### EXERCISE BRIEF
Quote all of the items below verbatim, leaving out the pictures.

○ ○ ○ ○ ○ ○ ○

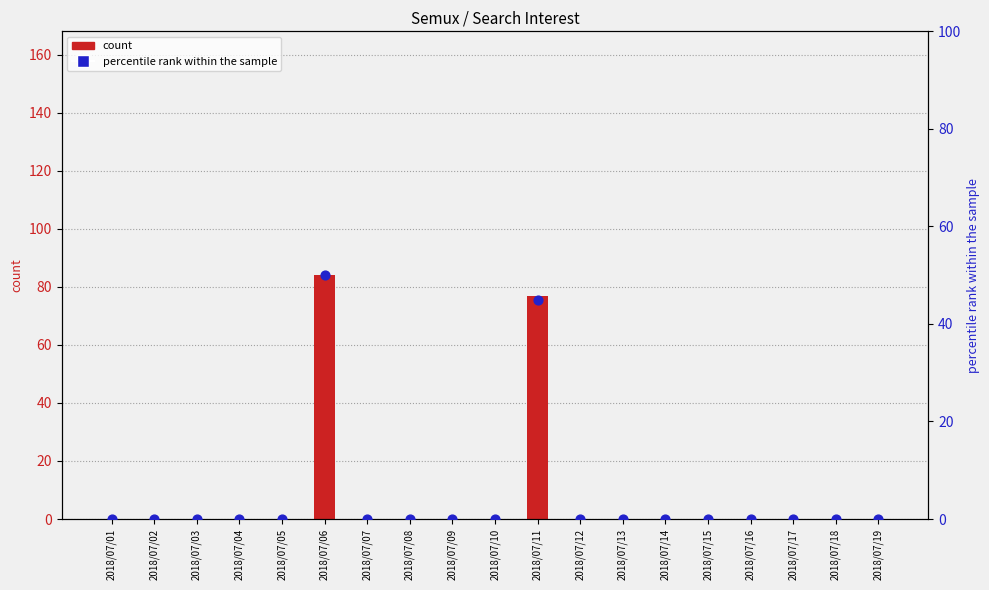

Is the value of percentile rank within the sample at 2018/07/03 greater than the value of count at 2018/07/10?

No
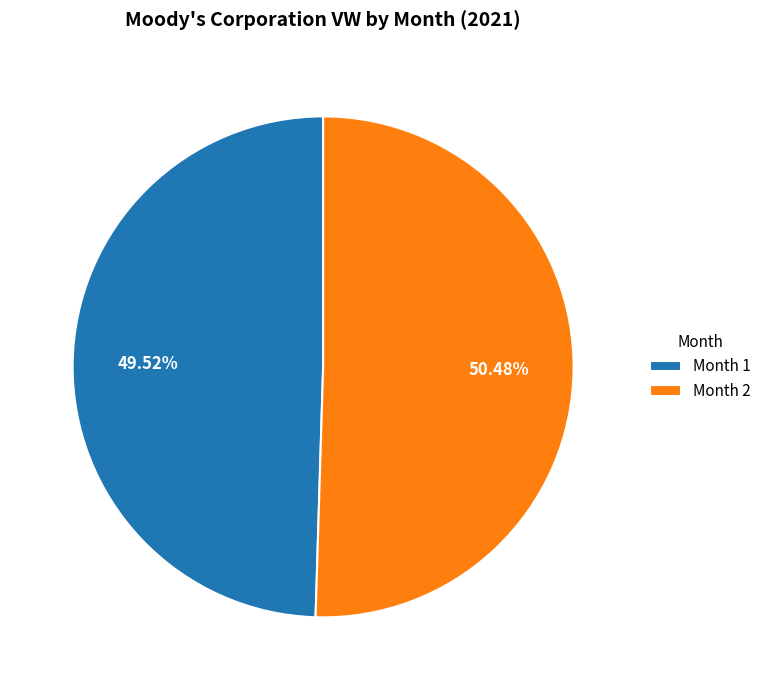

Count the number of slices in the pie.

2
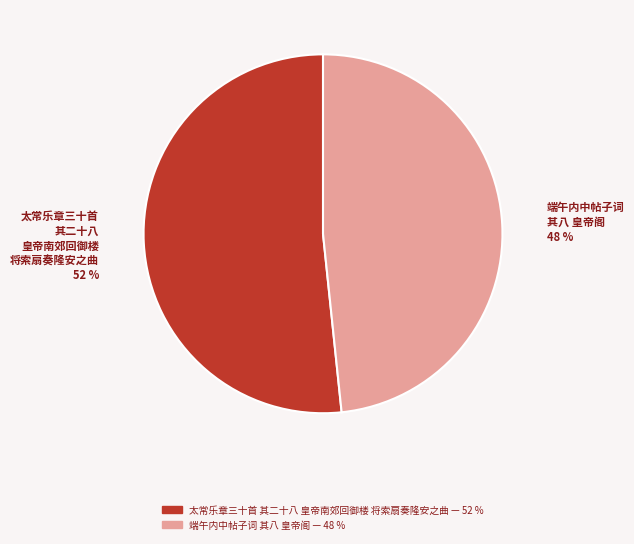

Which has a higher value, 端午内中帖子词 其八 皇帝阁 or 太常乐章三十首 其二十八 皇帝南郊回御楼 将索扇奏隆安之曲?

太常乐章三十首 其二十八 皇帝南郊回御楼 将索扇奏隆安之曲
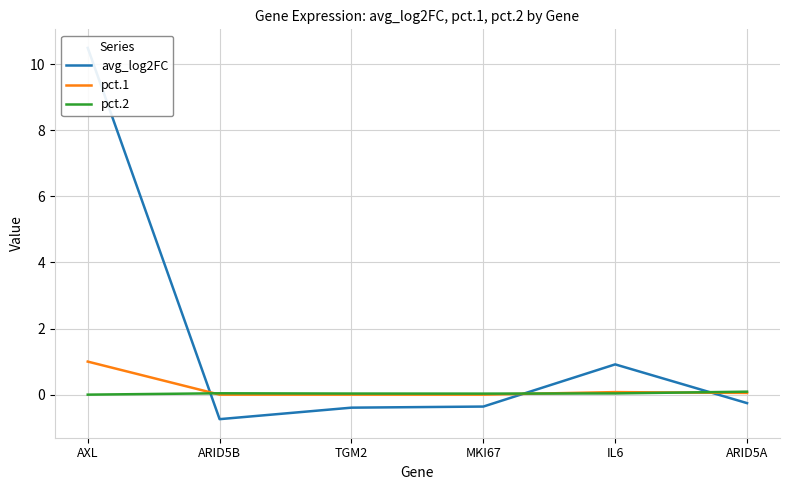

At which category is the sum across all series the highest?

AXL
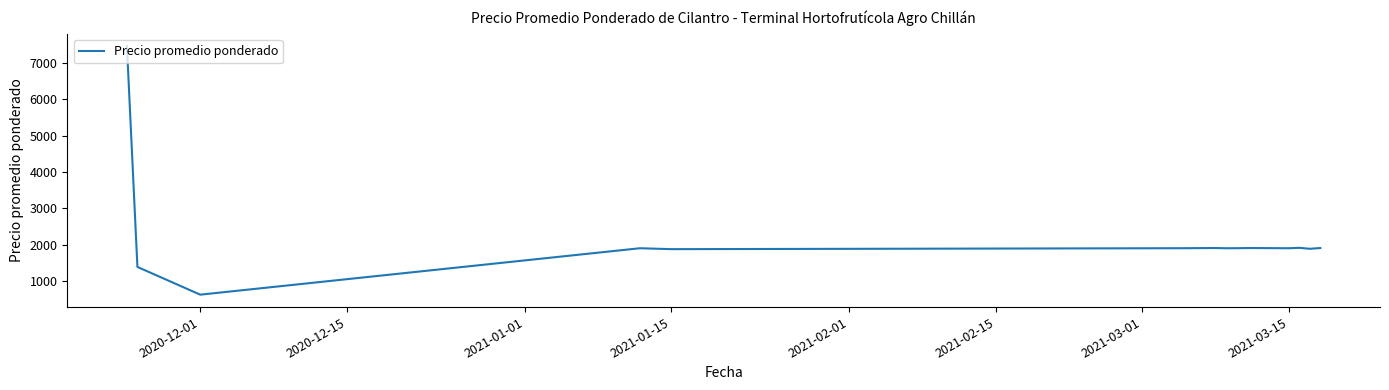

What is the greatest value displayed?

7455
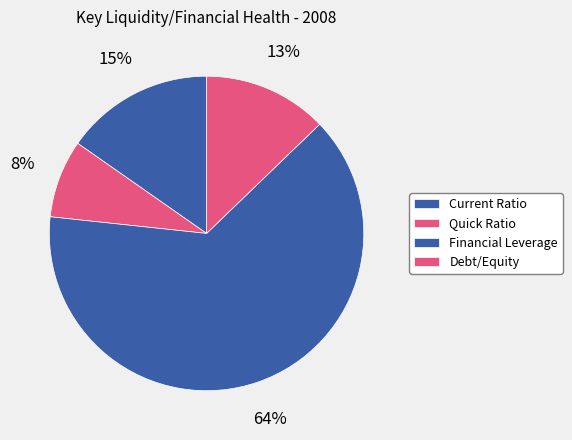

What is the change in value from Current Ratio to Debt/Equity?

-0.1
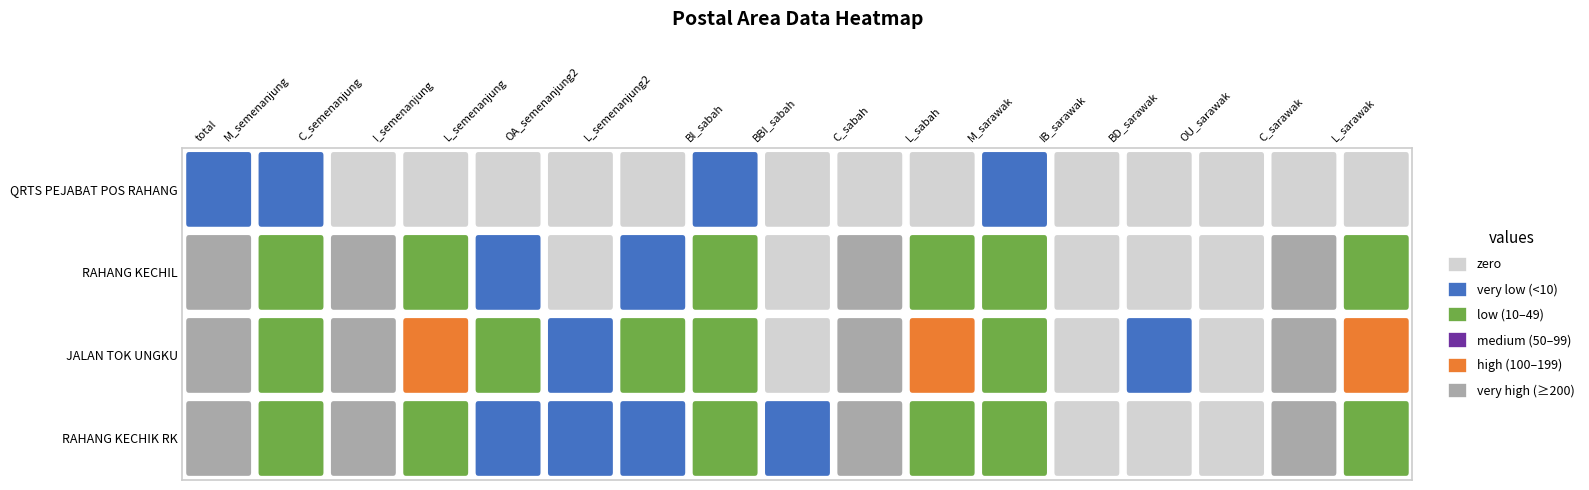

Reading right to left, transcribe all the data shown in this chart.

RAHANG KECHIK RK: 37	378	0	0	0	26	36	378	1	26	1	1	2	35	378	26	441
JALAN TOK UNGKU: 113	391	0	1	0	16	113	391	0	17	10	1	11	103	391	16	521
RAHANG KECHIL: 45	207	0	0	0	40	45	207	0	40	4	0	4	41	207	40	292
QRTS PEJABAT POS RAHANG: 0	0	0	0	0	2	0	0	0	2	0	0	0	0	0	2	2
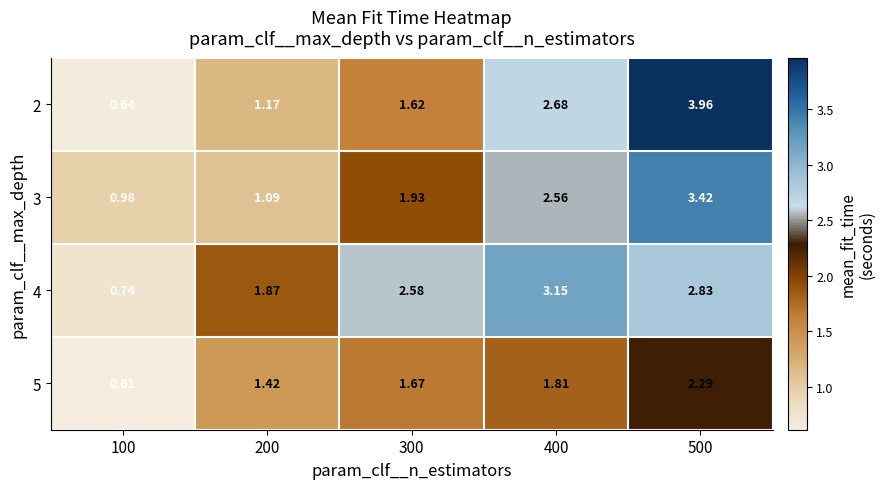

What is the spread (max minus min) of values at 400?

1.3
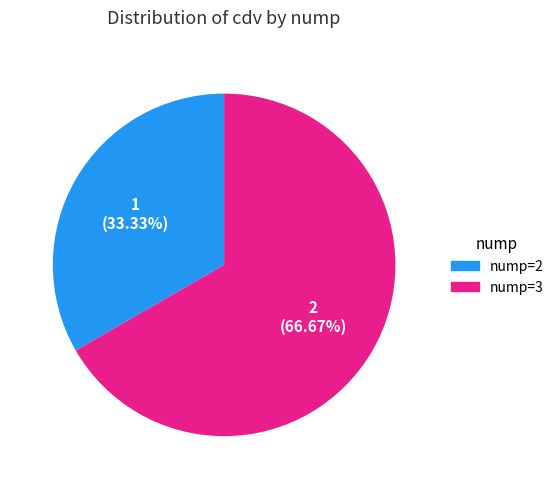

To the nearest percent, what is the difference between the largest and smallest slice percentages?

33%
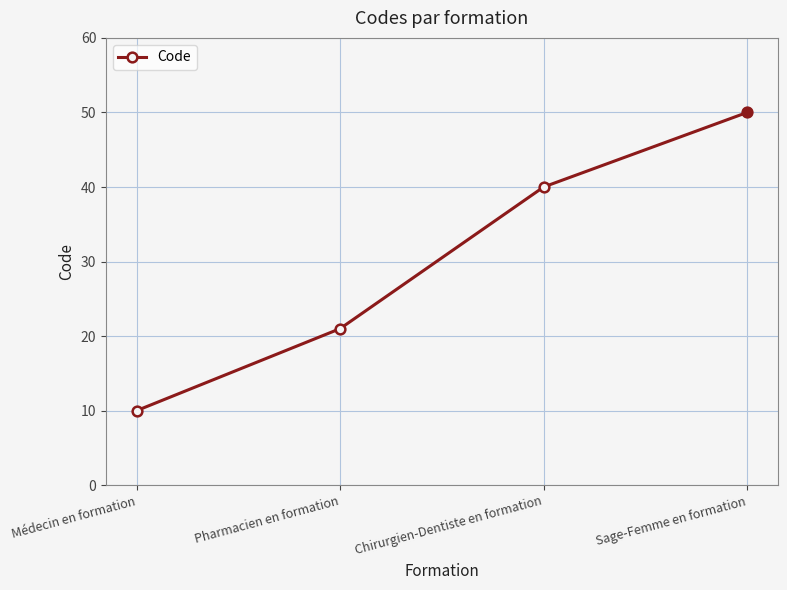

List the labels in order of value, smallest first.

Médecin en formation, Pharmacien en formation, Chirurgien-Dentiste en formation, Sage-Femme en formation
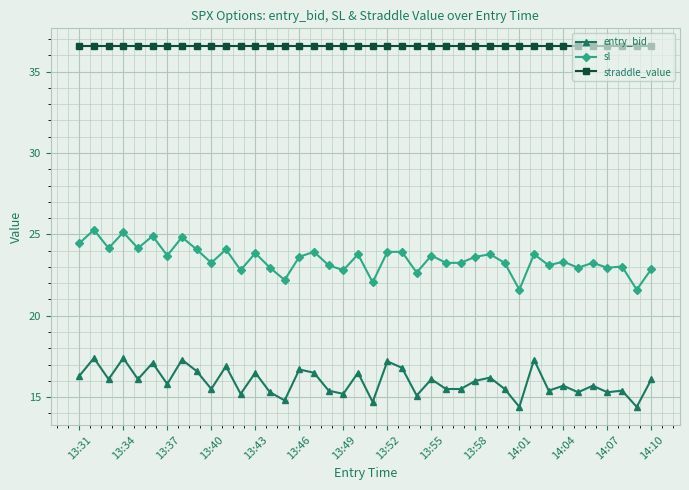

Rank the series by their maximum value, from lowest to highest.

entry_bid, sl, straddle_value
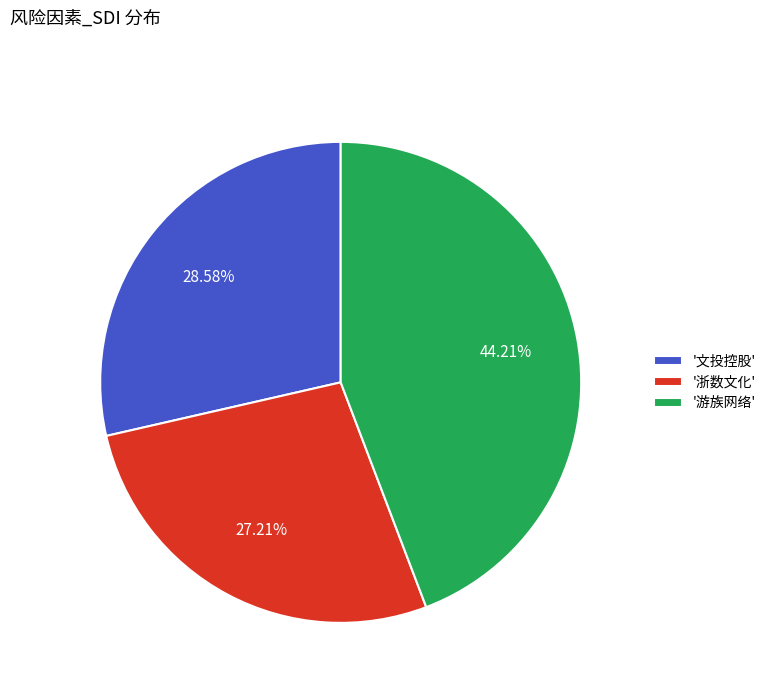

Between '浙数文化' and '游族网络', which is larger?

'游族网络'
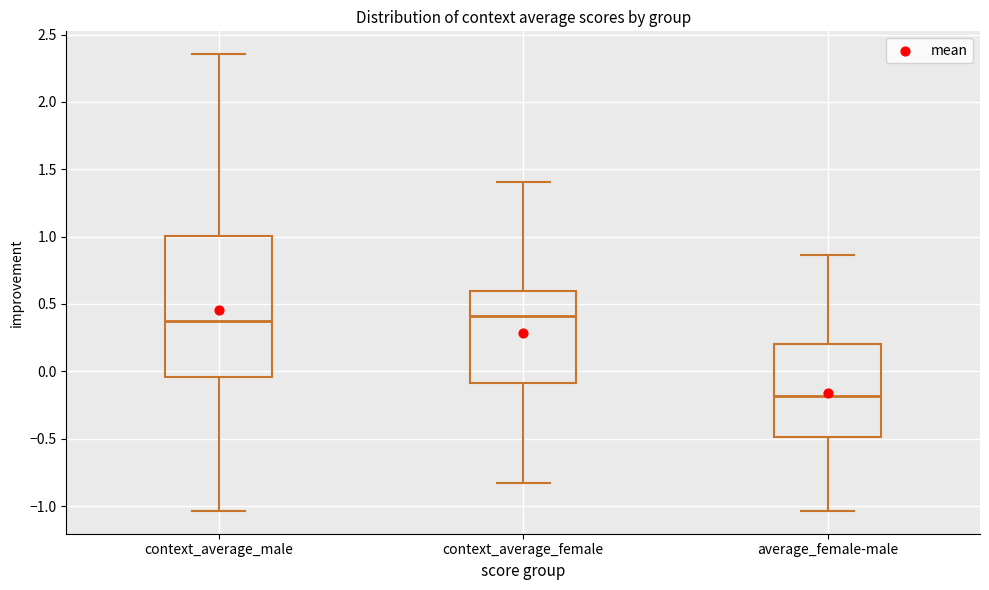

Reading left to right, read every box against the y-axis: the position of its median line, the range the box covers, and the ends of its whiskers. The values are not printed on the chart, so give them approximately, as read against the axis.

context_average_male: median 0.35, box -0.05 to 1.00, whiskers -1.05 to 2.35
context_average_female: median 0.40, box -0.10 to 0.60, whiskers -0.85 to 1.40
average_female-male: median -0.20, box -0.50 to 0.20, whiskers -1.05 to 0.85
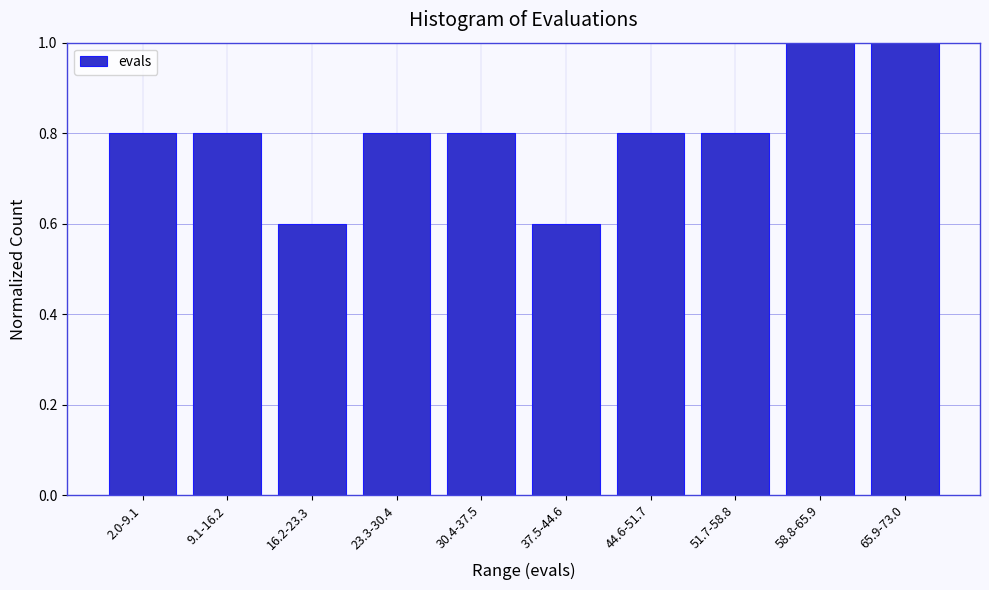

Reading left to right, what are all the values shown in this chart?

2.0-9.1=0.8	9.1-16.2=0.8	16.2-23.3=0.6	23.3-30.4=0.8	30.4-37.5=0.8	37.5-44.6=0.6	44.6-51.7=0.8	51.7-58.8=0.8	58.8-65.9=1.0	65.9-73.0=1.0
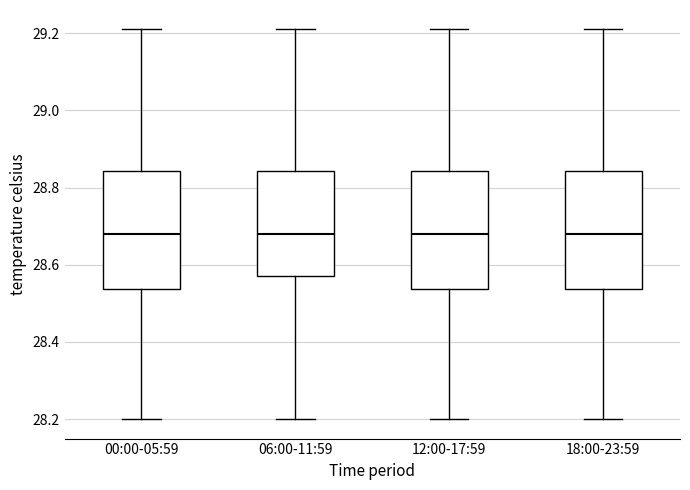

Reading left to right, transcribe this box plot: for each box, give where its median line is, the range the box spans, and where its two whiskers end, as read against the y-axis. The values are not printed on the chart, so give them approximately, as read against the axis.

00:00-05:59: median 28.68, box 28.54 to 28.84, whiskers 28.20 to 29.22
06:00-11:59: median 28.68, box 28.58 to 28.84, whiskers 28.20 to 29.22
12:00-17:59: median 28.68, box 28.54 to 28.84, whiskers 28.20 to 29.22
18:00-23:59: median 28.68, box 28.54 to 28.84, whiskers 28.20 to 29.22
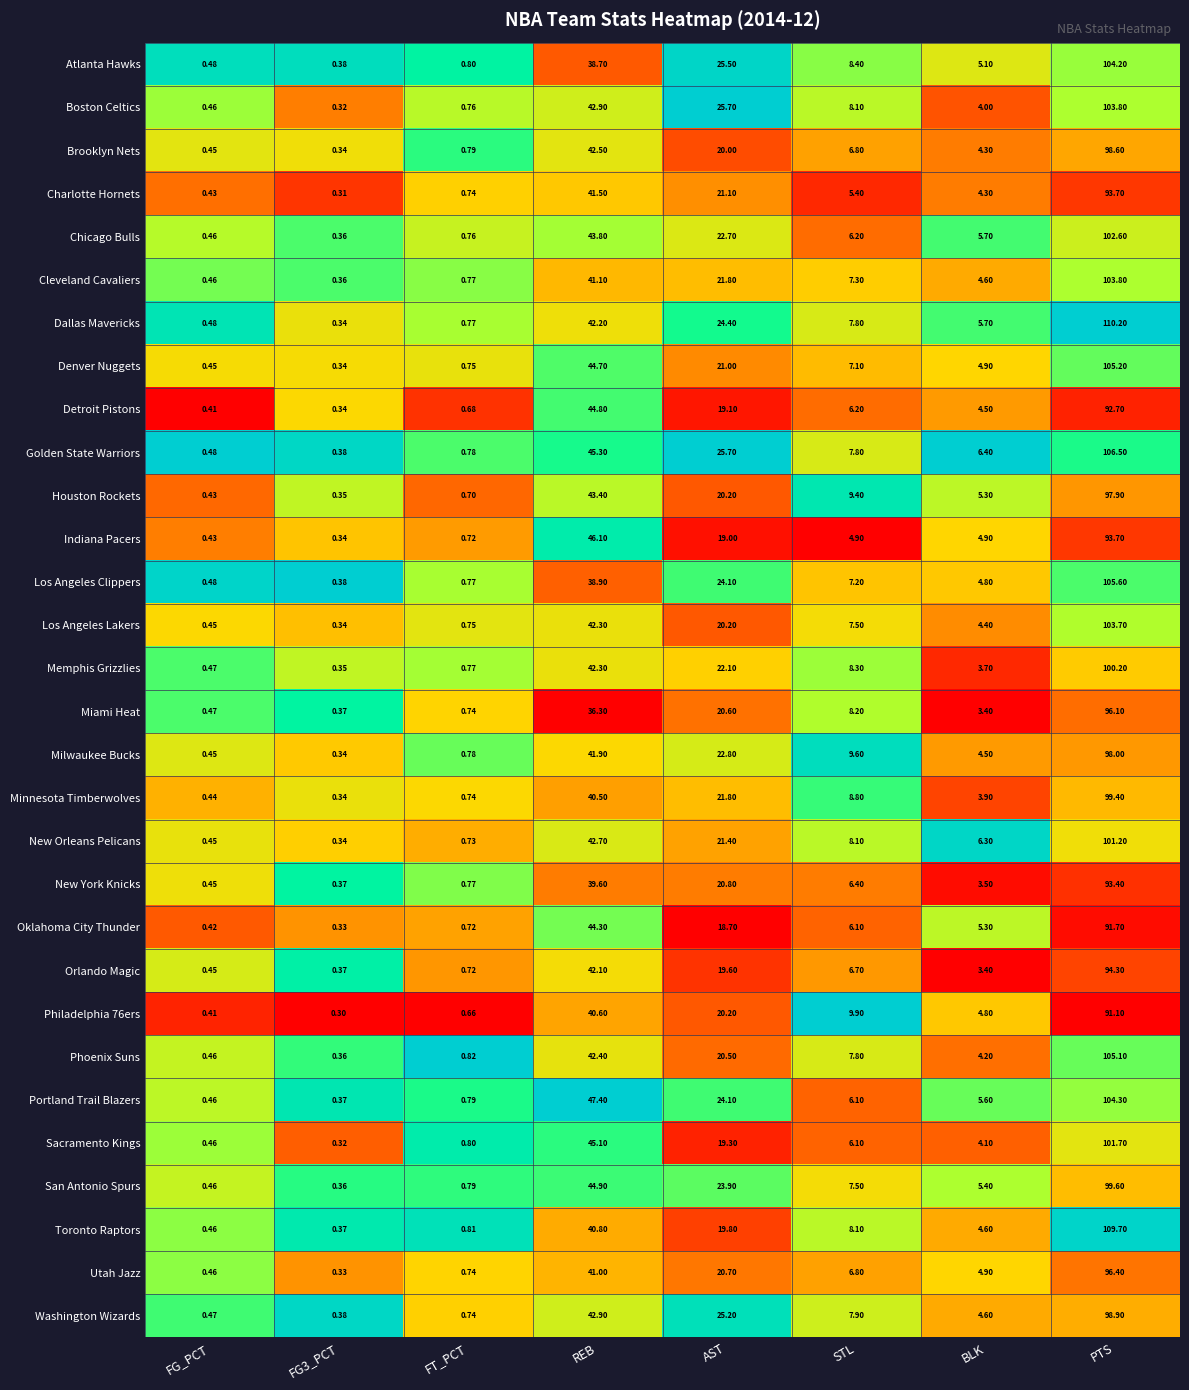

Where is Memphis Grizzlies nearest to the value 50?

REB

○ ○ ○ ○ ○ ○ ○

### RESULT OF THE EXERCISE
Is the value of percentile rank within the sample at 2018/07/03 greater than the value of count at 2018/07/10?

No

Count the number of slices in the pie.

2

Which has a higher value, 端午内中帖子词 其八 皇帝阁 or 太常乐章三十首 其二十八 皇帝南郊回御楼 将索扇奏隆安之曲?

太常乐章三十首 其二十八 皇帝南郊回御楼 将索扇奏隆安之曲

At which category is the sum across all series the highest?

AXL

What is the greatest value displayed?

7455

What is the change in value from Current Ratio to Debt/Equity?

-0.1

Reading right to left, transcribe all the data shown in this chart.

RAHANG KECHIK RK: 37	378	0	0	0	26	36	378	1	26	1	1	2	35	378	26	441
JALAN TOK UNGKU: 113	391	0	1	0	16	113	391	0	17	10	1	11	103	391	16	521
RAHANG KECHIL: 45	207	0	0	0	40	45	207	0	40	4	0	4	41	207	40	292
QRTS PEJABAT POS RAHANG: 0	0	0	0	0	2	0	0	0	2	0	0	0	0	0	2	2

What is the spread (max minus min) of values at 400?

1.3

To the nearest percent, what is the difference between the largest and smallest slice percentages?

33%

List the labels in order of value, smallest first.

Médecin en formation, Pharmacien en formation, Chirurgien-Dentiste en formation, Sage-Femme en formation

Rank the series by their maximum value, from lowest to highest.

entry_bid, sl, straddle_value

Between '浙数文化' and '游族网络', which is larger?

'游族网络'

Reading left to right, read every box against the y-axis: the position of its median line, the range the box covers, and the ends of its whiskers. The values are not printed on the chart, so give them approximately, as read against the axis.

context_average_male: median 0.35, box -0.05 to 1.00, whiskers -1.05 to 2.35
context_average_female: median 0.40, box -0.10 to 0.60, whiskers -0.85 to 1.40
average_female-male: median -0.20, box -0.50 to 0.20, whiskers -1.05 to 0.85

Reading left to right, what are all the values shown in this chart?

2.0-9.1=0.8	9.1-16.2=0.8	16.2-23.3=0.6	23.3-30.4=0.8	30.4-37.5=0.8	37.5-44.6=0.6	44.6-51.7=0.8	51.7-58.8=0.8	58.8-65.9=1.0	65.9-73.0=1.0

Reading left to right, transcribe this box plot: for each box, give where its median line is, the range the box spans, and where its two whiskers end, as read against the y-axis. The values are not printed on the chart, so give them approximately, as read against the axis.

00:00-05:59: median 28.68, box 28.54 to 28.84, whiskers 28.20 to 29.22
06:00-11:59: median 28.68, box 28.58 to 28.84, whiskers 28.20 to 29.22
12:00-17:59: median 28.68, box 28.54 to 28.84, whiskers 28.20 to 29.22
18:00-23:59: median 28.68, box 28.54 to 28.84, whiskers 28.20 to 29.22

Where is Memphis Grizzlies nearest to the value 50?

REB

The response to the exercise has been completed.